By MARK ALAN LOVEWELL
The 27th annual John Havlicek Celebrity Fishing Tournament made a lot of money for the Genesis Fund last weekend, and not all the draw was the celebrities who attended. Much of it had to do with good fishing, and that success was tied to Vineyard and Nantucket fishermen.
With the final numbers still being worked out, the long weekend event on the Vineyard grossed at least $340,000, slightly more than last year. The gathering included a live and silent auction at the Harbor View Hotel in Edgartown.
Mr.
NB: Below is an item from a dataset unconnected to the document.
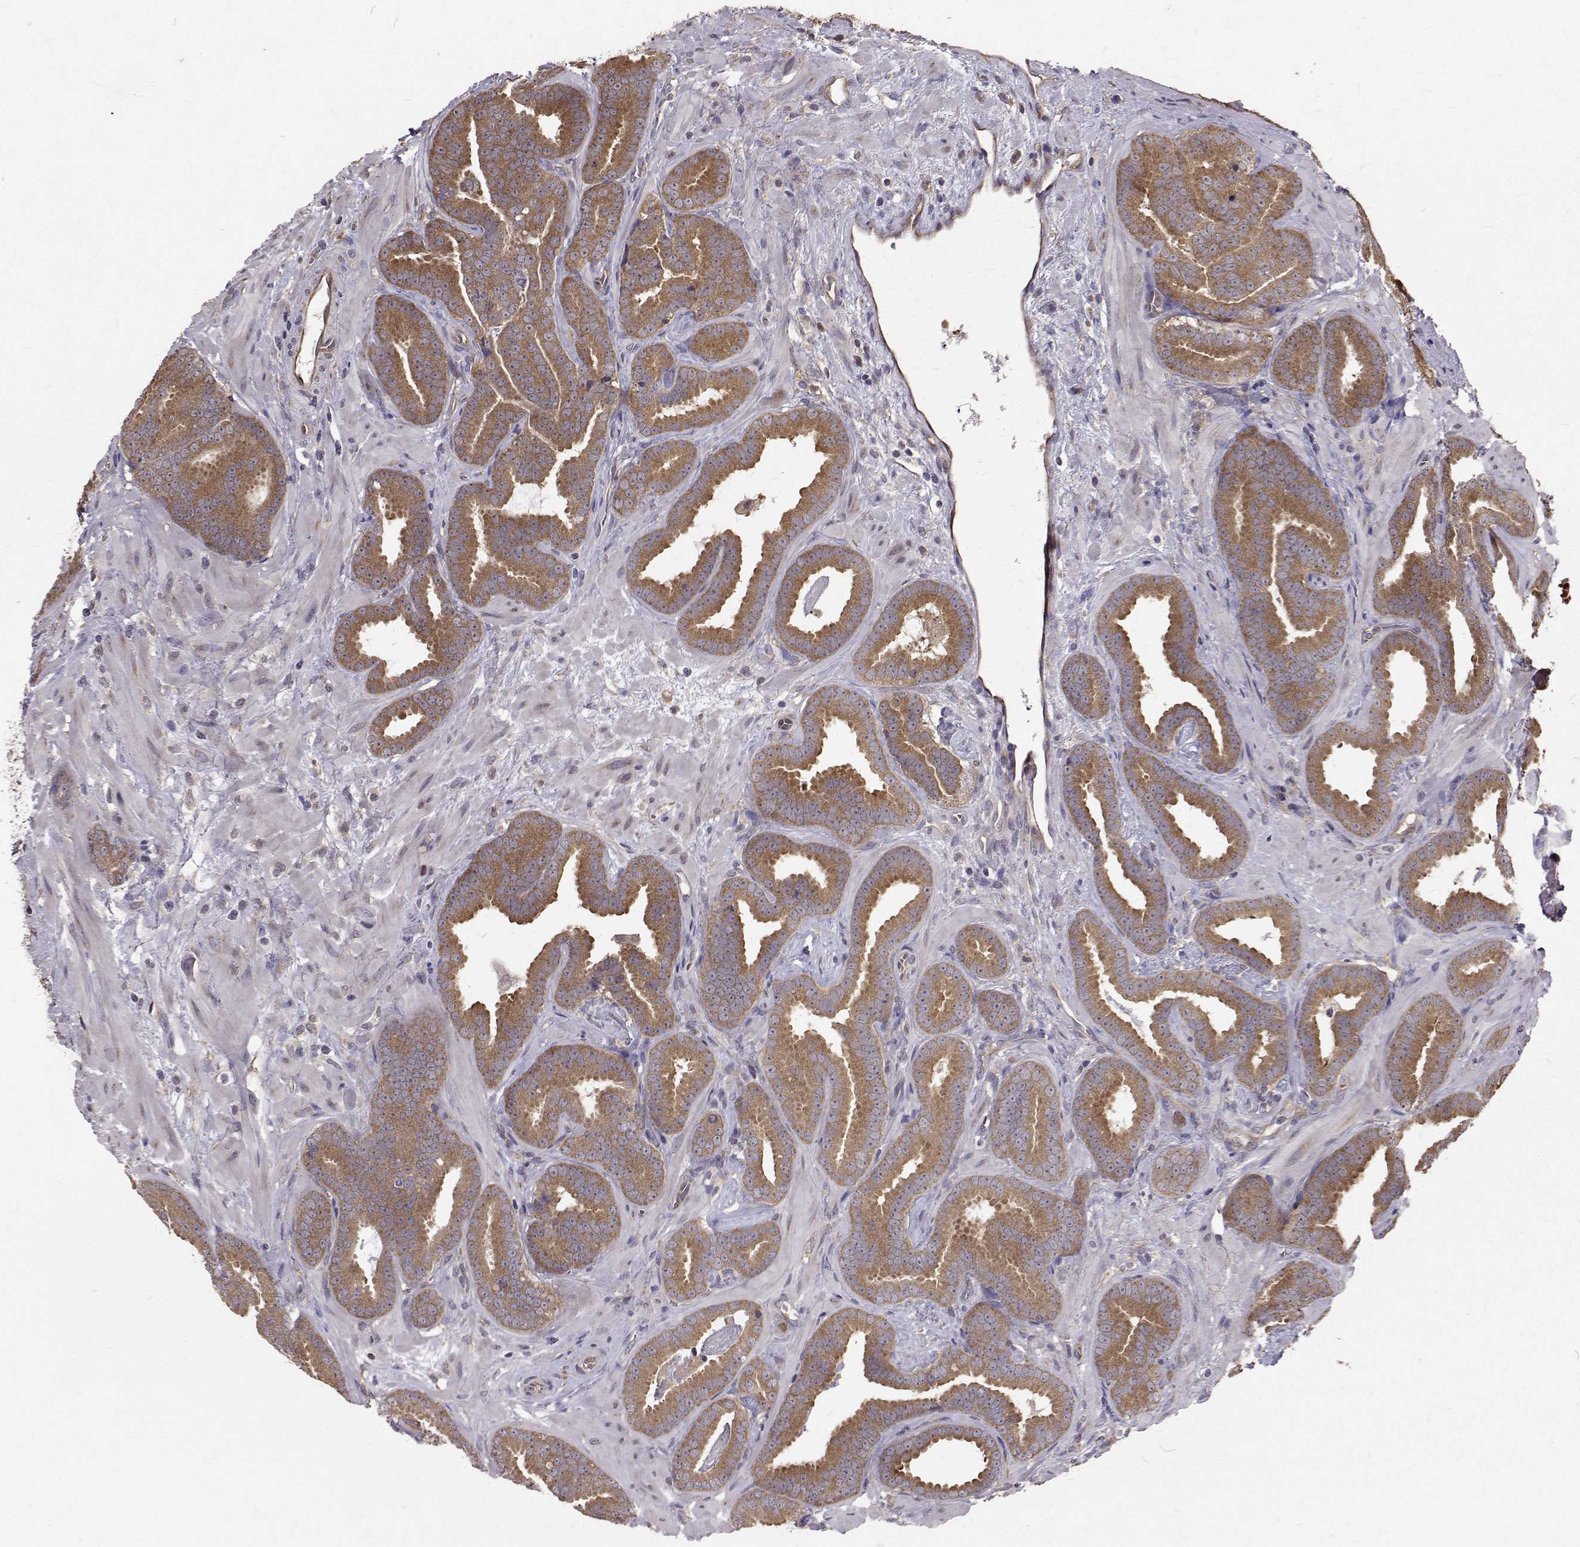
{"staining": {"intensity": "moderate", "quantity": ">75%", "location": "cytoplasmic/membranous"}, "tissue": "prostate cancer", "cell_type": "Tumor cells", "image_type": "cancer", "snomed": [{"axis": "morphology", "description": "Adenocarcinoma, Low grade"}, {"axis": "topography", "description": "Prostate"}], "caption": "Immunohistochemistry of human prostate low-grade adenocarcinoma demonstrates medium levels of moderate cytoplasmic/membranous staining in approximately >75% of tumor cells.", "gene": "FARSB", "patient": {"sex": "male", "age": 63}}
Havlicek, a Celtics basketball legend and member of the Naismith Memorial Basketball Hall of Fame, spoke about the tournament minutes before heading out in a boat to fish Saturday morning.
“What surprises me is we’ve been doing this so well for so long,” he said. “When we started this fishing tournament 27 years ago, we were thinking maybe a couple of years.
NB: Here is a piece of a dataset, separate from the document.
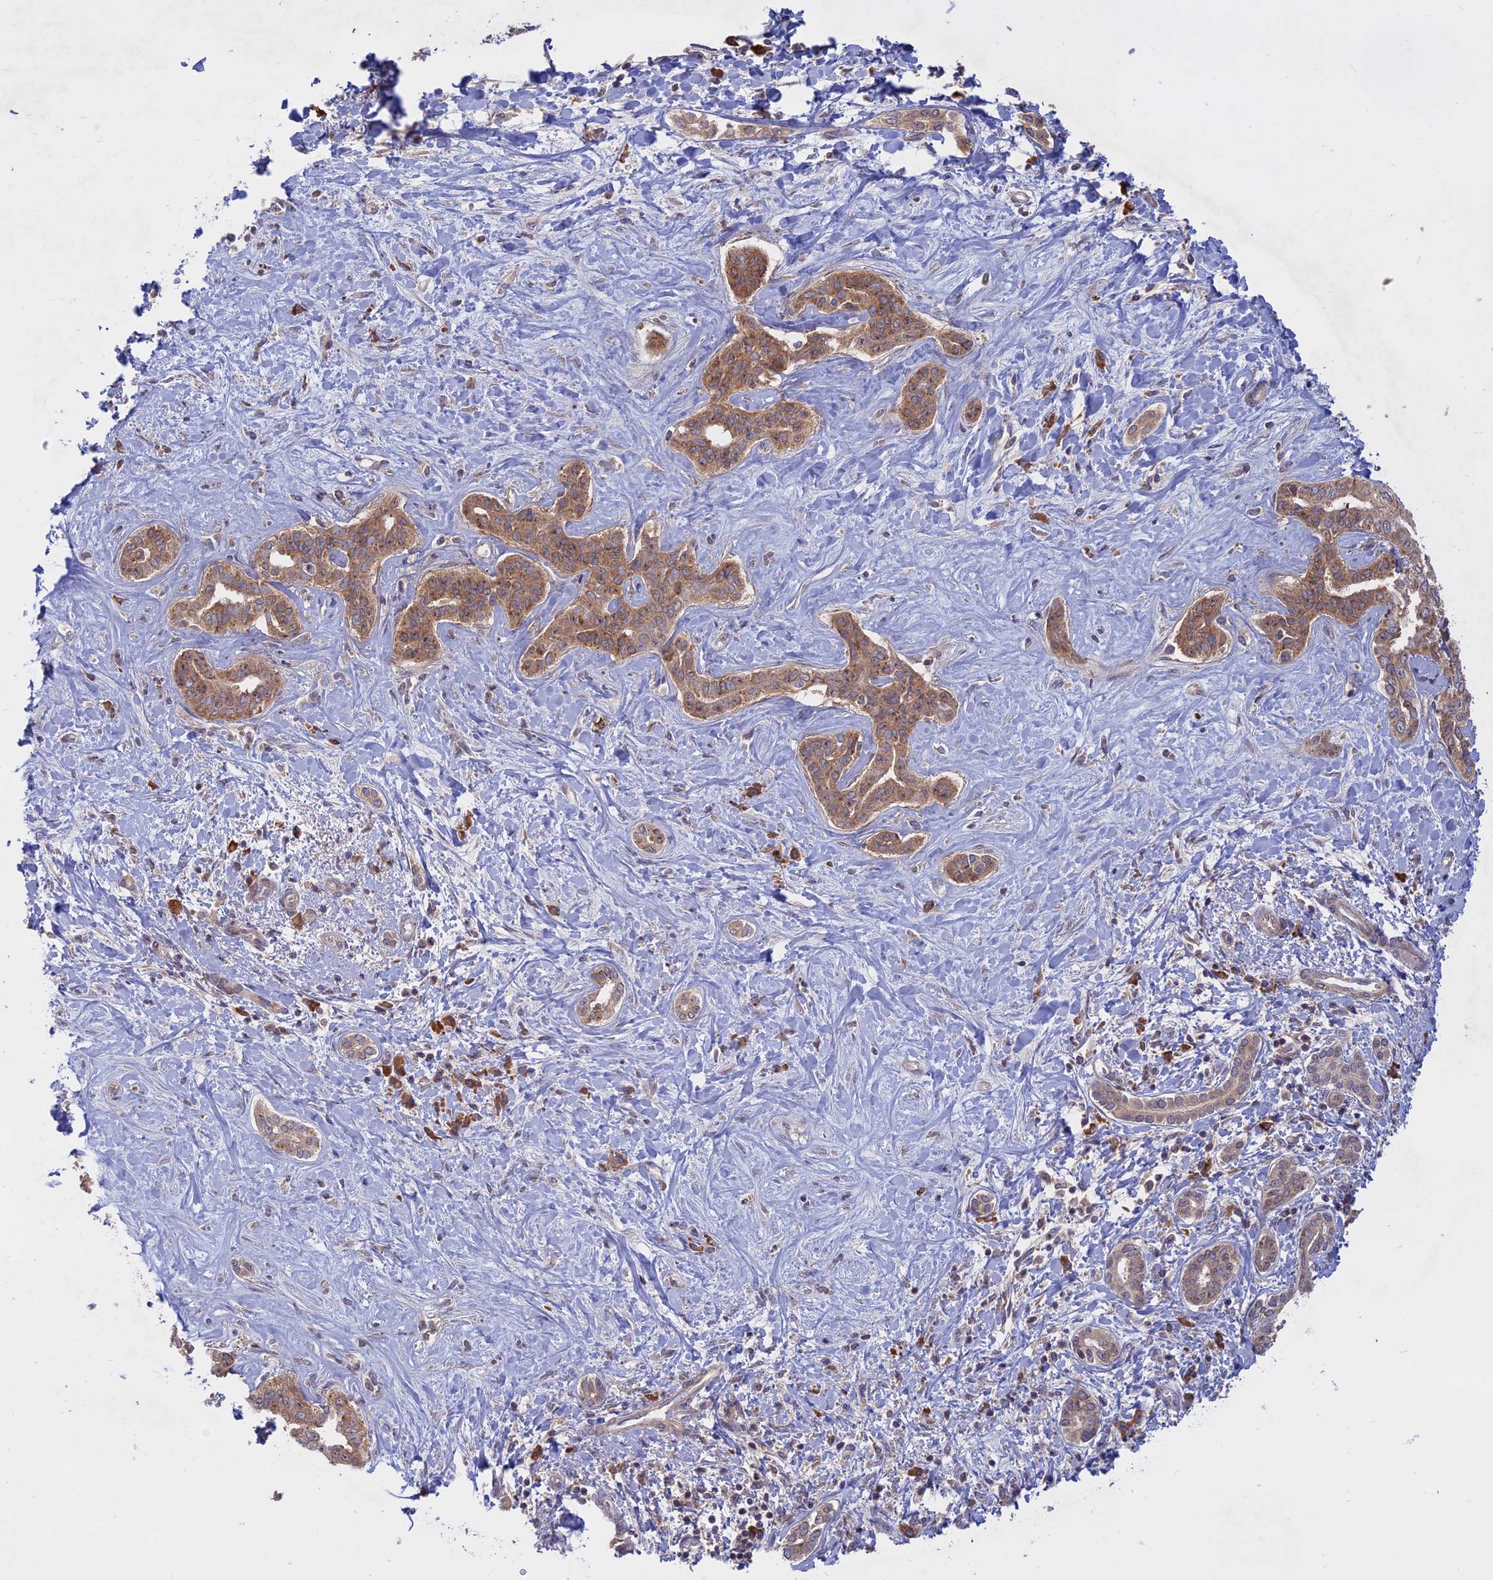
{"staining": {"intensity": "moderate", "quantity": ">75%", "location": "cytoplasmic/membranous"}, "tissue": "liver cancer", "cell_type": "Tumor cells", "image_type": "cancer", "snomed": [{"axis": "morphology", "description": "Cholangiocarcinoma"}, {"axis": "topography", "description": "Liver"}], "caption": "Immunohistochemical staining of liver cancer (cholangiocarcinoma) displays medium levels of moderate cytoplasmic/membranous staining in about >75% of tumor cells. The staining was performed using DAB to visualize the protein expression in brown, while the nuclei were stained in blue with hematoxylin (Magnification: 20x).", "gene": "TMEM208", "patient": {"sex": "female", "age": 77}}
“It has taken off,” he said. “There is a lot of camaraderie in this fishing contest. Many people keep coming back.”
Mr. Havlicek, named in 1996 as one of the 50 finest players in National Basketball Association history, won eight NBA titles with the Celtics. But on this day, he was thinking bluefish.
The event is a catch-and-release bluefish tournament. Participants spend as much as $3,000 to participate. While they may be holding fishing rods in one hand, part of the fun is rubbing elbows with friendly celebrities. A key ingredient is about making new friends and getting out on the water. A total of 120 people participated in the event. Twenty-four boats started Saturday morning.
“The venue is really the most important part of this tournament,” Mr. Havlicek said, referring to the Vineyard as the contest’s annual weekend home. “We keep coming back to the Vineyard, because it is a great place. The people are so good to us.”
Out of the 27 years the tournament has been held, 20 of those events have been held on the Vineyard.
Capt. Everett (Porky) Francis, of the Edgartown charter fishing boat White Water, a 30-foot Black Watch, has participated in the contest every year, even though, for a stretch, it was held on Nantucket. Captain Francis and his fishermen on Saturday were John Kheary, J.C. Murphy and Diane Murphy.
Mr. Francis said they went fishing off East Beach, where they caught and released 25 fish. “Diane caught a 10-pound, 6-ounce bluefish,” Mr. Francis said. Their efforts earned them a third place in the fishing contest.
The first place in the fishing contest went to former hockey goalie Jim Craig, a player on the miracle team that won the 1980 Winter Olympics at Lake Placid.
Mr. Craig fished with Capt. Tom Mleczko and his son Jason on their boat Priscilla J., a 29-foot Hawk. The boat came from Nantucket twice that day. The first trip from Nantucket was to get to the Oak Bluffs harbor in time for the 9 a.m. start.
When they left Oak Bluffs harbor on Saturday morning, they took their guests back to Nantucket for the best bluefishing. The second trip to the Vineyard came in the afternoon when it was time to finish the tournament.
Captain Mleczko said he has fished the tournament for quite a few years and is drawn to the good fellowship.
Another Vineyard participant in the contest was Capt. David Pothier of Oak Bluffs. Mr. Pothier owns a 32-foot Pursuit named U-Turn. He went fishing with D.J., his 19-year-old son and mate.
Their guest celebrity was Jack Williams, the television news anchor for WBZ Channel 4 Boston, and one of his relatives.
“You couldn’t ask for a better day,” said Mr. Pothier.
He took their boat to Tom’s Shoal, right off the Red Can, and got into both bluefish and striped bass. The last week has been really good all around that area.
Mr. Pothier said he fished in the vicinity of Captain Francis. “Oh, we were looking at each other, nearly all the time,” Mr. Pothier said.
“He would move into one area and we would move out. We don’t like to get in each other’s way.”
A key part of the tournament has to do with children. The fishing contest is held annually to help the Genesis Fund, a nonprofit organization that was created soon after the first successful Havlicek fishing contest.
The fund, based in Waltham, raises money to offer care for children suffering from genetic birth defects, genetic diseases and mental retardation. To date, the fund has raised $20 million by holding a number of different annual events. The Havlicek fishing tournament alone has raised close to $4 million.